• REQUIRED WORK: Only text belongs in your copy of the listing below; reproduce it exactly and leave out the pictures.

━━ RECORDS SHOWN ━━

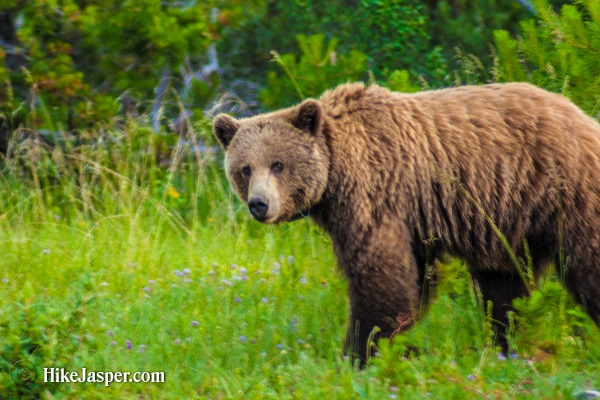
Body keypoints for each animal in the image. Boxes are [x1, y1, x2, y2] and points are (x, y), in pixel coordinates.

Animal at [212, 83, 600, 368]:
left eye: (278, 164)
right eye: (245, 168)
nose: (259, 204)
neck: (336, 175)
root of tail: (583, 116)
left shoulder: (377, 194)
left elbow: (380, 277)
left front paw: (358, 352)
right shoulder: (413, 221)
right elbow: (413, 280)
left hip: (563, 191)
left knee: (587, 264)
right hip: (505, 222)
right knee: (505, 287)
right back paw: (504, 345)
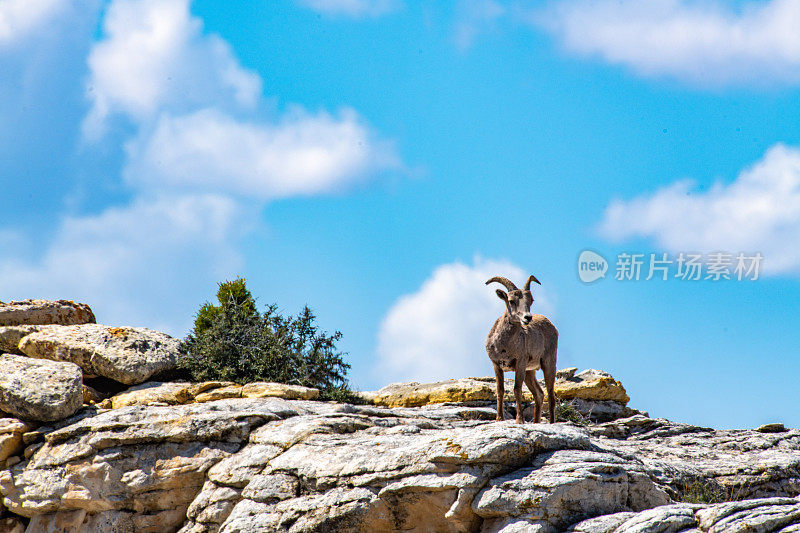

━━━

• TASK RESULT:
Body keypoints for each animal in the image. Boxes are [x1, y1, x2, y2] and points are (x, y), in pixel coordinates.

Animal at [212, 83, 600, 368]:
left eye: (278, 164)
right eye: (245, 168)
nose: (259, 204)
neck: (336, 175)
root of tail: (583, 116)
left shoulder: (377, 194)
left elbow: (380, 277)
left front paw: (358, 352)
right shoulder: (413, 221)
right elbow: (413, 280)
left hip: (563, 191)
left knee: (587, 264)
right hip: (505, 222)
right knee: (505, 287)
right back paw: (504, 345)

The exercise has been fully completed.